The predicted KV vector is the expected KV vector under the model's distribution over next tokens, i.e. a weighted average over the vocabulary, not an actual sampled token. So no forward pass with a sampled token is involved. Yes, the exact computation is expensive (one forward pass per vocabulary token), which the paper acknowledges, and the practical section covers top-k approximations that capture most of the probability mass cheaply. The entropy bound holds regardless of approximation scheme -- it's a statement about the theoretical floor. The residual is small whenever the model assigns high probability to the actual next token, which is exactly what low perplexity means.

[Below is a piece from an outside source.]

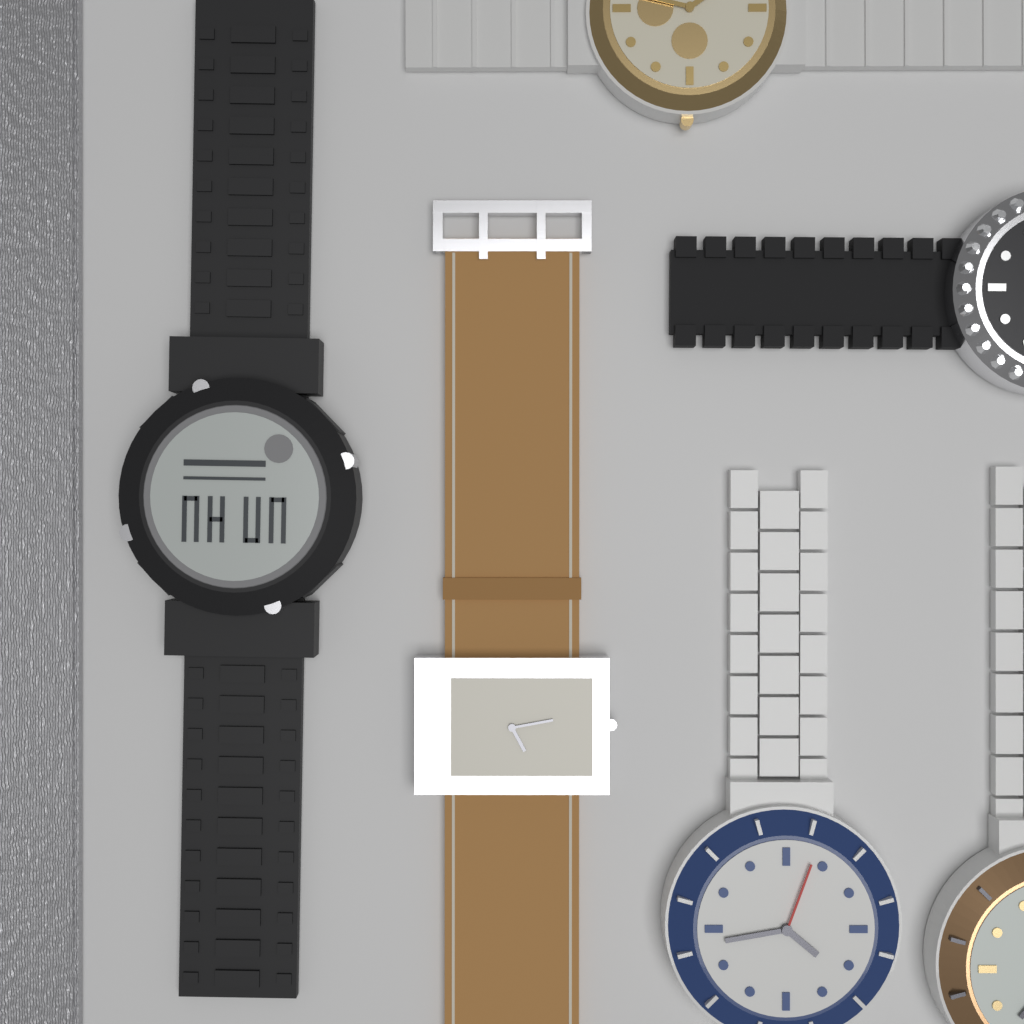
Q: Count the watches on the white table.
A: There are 6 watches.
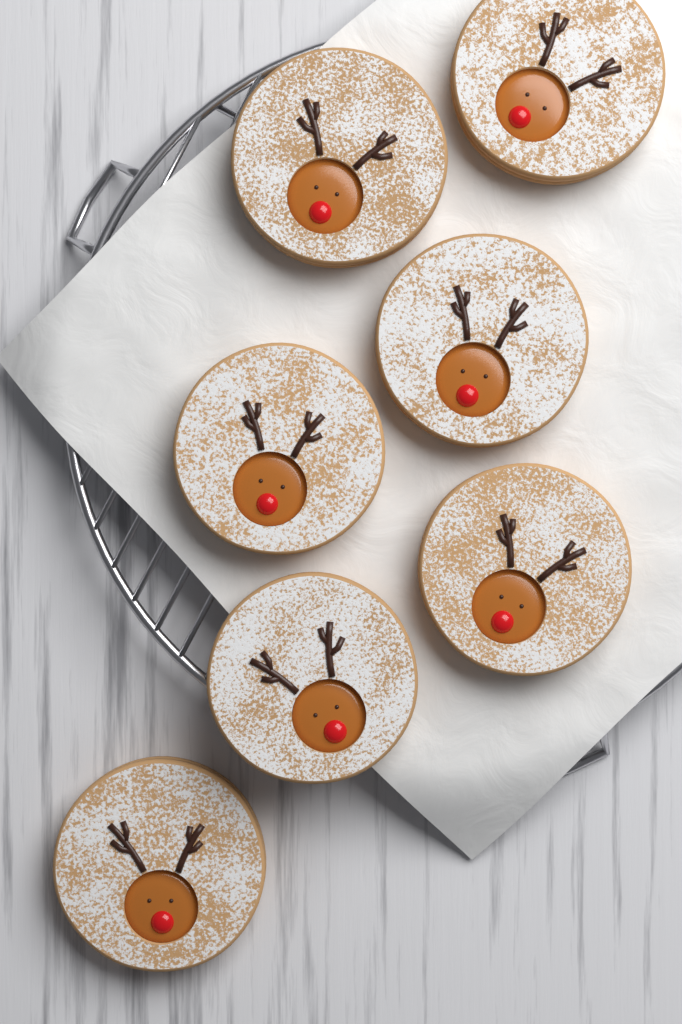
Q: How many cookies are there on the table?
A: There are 7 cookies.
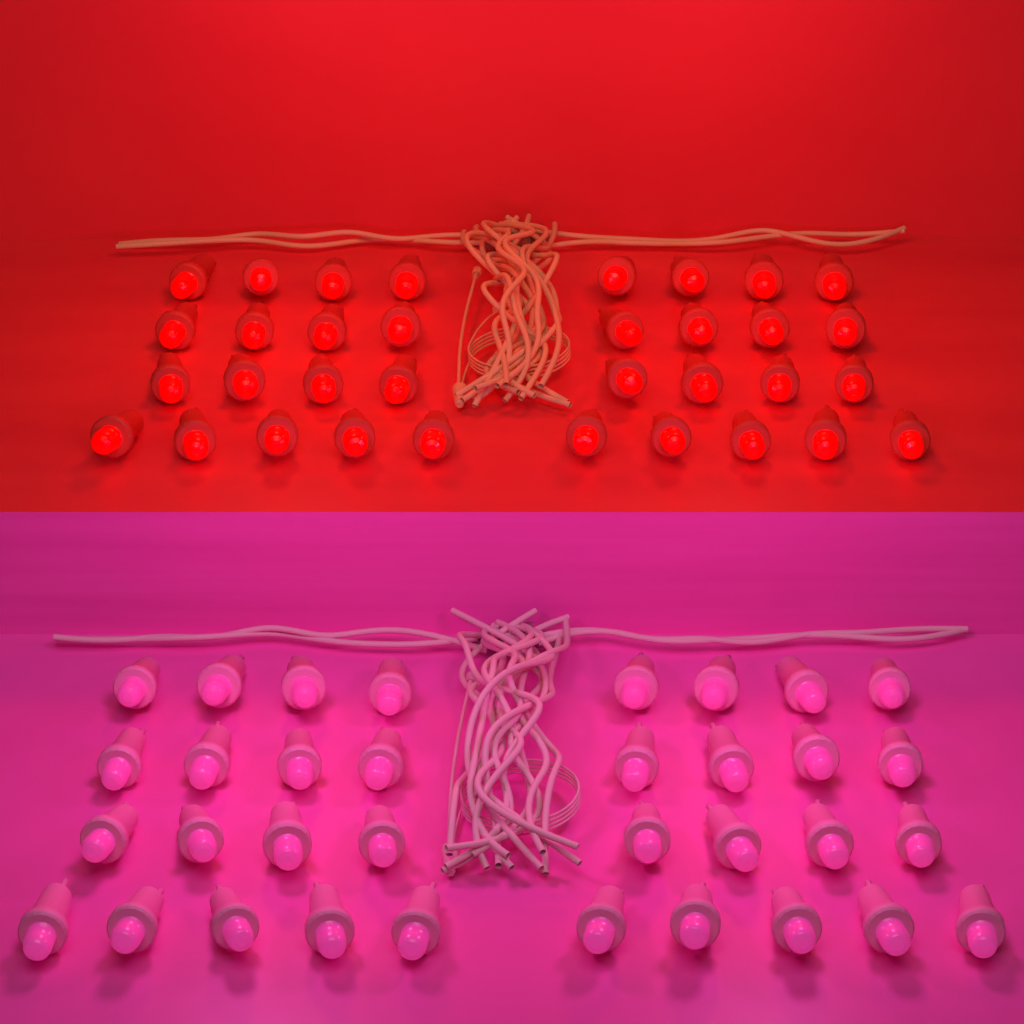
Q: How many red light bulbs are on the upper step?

magicalhippo 10 hours ago | parent | next [-]

> the practical section covers top-k approximations that capture most of the probability mass cheaply.

You say cheaply, but top-k with k=20 still means 20 forward passes for each position in the predicted KV cache vector, no? So to compute the residual at position i+1 you need another 20 passes?

It's late, perhaps I'm missing something.

aesthesia 11 hours ago | parent | prev [-]

A top-k approximation still requires k forward passes; that's k times as expensive as just computing the exact value. Unless you're doing a prefix-unconditional prediction, in which case you still likely need quite a large token -> vector dictionary, and particularly for inner layers a significant amount of information left in the residual.

EGreg 10 hours ago | parent [-]

the k forward passes for different candidate tokens share all their prefix computation -- the KV cache up to position i-1 is identical for all candidates, so you run one pass through the shared layers and then k cheap single-token extensions. At long context lengths the shared prefix dominates the cost. This is also structurally what speculative decoding already does, so the infrastructure largely exists.